How to delete words from column name using Python
While analyzing large datasets, we get common repetitive words in multiple columns. The names become irrelevant to the analysis when comparing, therefore, we try to keep the uniqueness of the column name.
There are multiple ways to approach any problem, this is no different. One of the most common ways people go about this issue is replacing the column name discreetly one by one. Let’s say we have a dataset on mobile phones, and the dataset has the first column as Manufacture_name. We can easily replace that with Name or Company. However, if there are multiple columns with Manufacture in it, this is how to go about it.
- Get essential libraries
import pandas as pd #Loading packages
2. Import the dataset; Here we are assuming a CSV file
data = pd.read_csv('filepath\\filename')
#filename should also contain type of file like .csv or .txt#For large files use
data = pd.read_csv('filepath\\filename', low_memory = False)
3. (Optional) Check the dataset and column names
data.head()
4. Creating a list of custom words we want to remove
Instead of running the same program multiple times, to remove different words, we create a list of words which can we used to run only once.
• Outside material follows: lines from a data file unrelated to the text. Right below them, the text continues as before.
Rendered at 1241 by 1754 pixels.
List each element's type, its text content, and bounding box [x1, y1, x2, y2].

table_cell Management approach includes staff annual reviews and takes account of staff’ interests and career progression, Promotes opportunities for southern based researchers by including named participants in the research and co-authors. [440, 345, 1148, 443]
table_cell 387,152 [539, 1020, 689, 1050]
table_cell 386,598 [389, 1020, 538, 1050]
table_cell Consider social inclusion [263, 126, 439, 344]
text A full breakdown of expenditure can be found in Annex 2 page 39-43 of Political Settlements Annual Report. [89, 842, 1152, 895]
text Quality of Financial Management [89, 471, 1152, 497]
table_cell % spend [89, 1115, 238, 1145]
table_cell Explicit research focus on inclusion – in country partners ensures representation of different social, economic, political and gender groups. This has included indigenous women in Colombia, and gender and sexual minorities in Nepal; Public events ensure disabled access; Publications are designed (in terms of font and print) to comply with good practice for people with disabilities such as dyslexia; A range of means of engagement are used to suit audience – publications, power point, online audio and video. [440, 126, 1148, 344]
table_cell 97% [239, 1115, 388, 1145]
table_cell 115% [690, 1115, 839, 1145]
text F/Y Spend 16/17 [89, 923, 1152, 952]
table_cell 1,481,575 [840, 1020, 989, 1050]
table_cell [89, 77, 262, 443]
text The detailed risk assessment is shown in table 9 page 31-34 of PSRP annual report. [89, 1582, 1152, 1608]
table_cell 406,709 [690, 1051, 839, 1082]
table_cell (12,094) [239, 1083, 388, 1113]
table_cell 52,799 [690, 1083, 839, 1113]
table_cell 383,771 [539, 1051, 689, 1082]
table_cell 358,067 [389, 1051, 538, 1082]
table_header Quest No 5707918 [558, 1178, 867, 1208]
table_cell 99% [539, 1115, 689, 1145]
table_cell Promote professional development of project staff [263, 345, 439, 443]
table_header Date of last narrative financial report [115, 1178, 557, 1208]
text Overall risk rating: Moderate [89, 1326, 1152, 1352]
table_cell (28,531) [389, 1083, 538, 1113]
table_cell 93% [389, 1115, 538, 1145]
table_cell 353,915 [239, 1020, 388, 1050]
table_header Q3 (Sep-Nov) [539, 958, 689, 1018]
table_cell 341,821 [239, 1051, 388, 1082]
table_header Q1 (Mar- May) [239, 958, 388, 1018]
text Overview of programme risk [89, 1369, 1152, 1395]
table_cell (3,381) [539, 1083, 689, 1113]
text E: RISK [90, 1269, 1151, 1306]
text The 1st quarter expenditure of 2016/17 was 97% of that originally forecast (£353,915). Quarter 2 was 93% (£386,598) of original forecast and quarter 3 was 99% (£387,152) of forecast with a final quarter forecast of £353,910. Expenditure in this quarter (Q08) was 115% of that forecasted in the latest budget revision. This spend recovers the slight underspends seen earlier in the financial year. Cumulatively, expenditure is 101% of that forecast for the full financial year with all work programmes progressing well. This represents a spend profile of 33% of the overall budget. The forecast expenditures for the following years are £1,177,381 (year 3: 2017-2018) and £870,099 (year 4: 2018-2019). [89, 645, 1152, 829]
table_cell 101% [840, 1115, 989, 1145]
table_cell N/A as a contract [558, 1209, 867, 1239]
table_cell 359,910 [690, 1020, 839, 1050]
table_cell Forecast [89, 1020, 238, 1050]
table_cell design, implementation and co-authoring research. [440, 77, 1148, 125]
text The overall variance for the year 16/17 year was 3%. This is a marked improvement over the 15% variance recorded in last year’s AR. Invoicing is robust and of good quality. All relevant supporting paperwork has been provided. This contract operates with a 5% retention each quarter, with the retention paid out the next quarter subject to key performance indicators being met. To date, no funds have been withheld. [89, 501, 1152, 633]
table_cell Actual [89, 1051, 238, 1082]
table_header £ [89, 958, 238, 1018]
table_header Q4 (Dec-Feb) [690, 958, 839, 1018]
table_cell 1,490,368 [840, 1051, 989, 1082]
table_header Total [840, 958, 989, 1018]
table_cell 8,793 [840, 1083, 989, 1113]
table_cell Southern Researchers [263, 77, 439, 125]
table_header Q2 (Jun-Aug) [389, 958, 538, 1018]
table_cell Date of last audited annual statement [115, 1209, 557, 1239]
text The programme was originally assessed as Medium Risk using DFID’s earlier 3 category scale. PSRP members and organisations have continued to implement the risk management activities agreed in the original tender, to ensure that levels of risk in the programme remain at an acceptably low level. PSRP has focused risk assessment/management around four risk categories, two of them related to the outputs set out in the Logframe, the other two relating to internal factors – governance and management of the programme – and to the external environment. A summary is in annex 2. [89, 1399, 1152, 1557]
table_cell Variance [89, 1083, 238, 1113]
For example, our data set has two common words say Manufacture and Supplier with column names Manufacture_name, Manufacture_id, Manufacture_Location, Supplier_count, Supplier_Amount, and so on.
words = ['Manufacture_' , 'Supplier_'] #Python is case sensitive
#Each words needs to exactly like the column name
5. Creating a new list for modified column names
c = list()
c = data.columns.tolist()
for i in range(len(c)): #Loop every column
for word in words: #Loop for every word
c[i] = c[i].replace(word,'')
6. Modifying the existing column names with new names
data.columns = c
7. (Optional) Check the dataset again for updated column names
data.head()
8. Export dataset for future use; Assuming CSV file
data.to_csv('filepath\\customname.csv',index=False)
Using this code before analysis will help in finding the uniqueness in column names so all the important and relevant information is available and all the common and unimportant names are removed.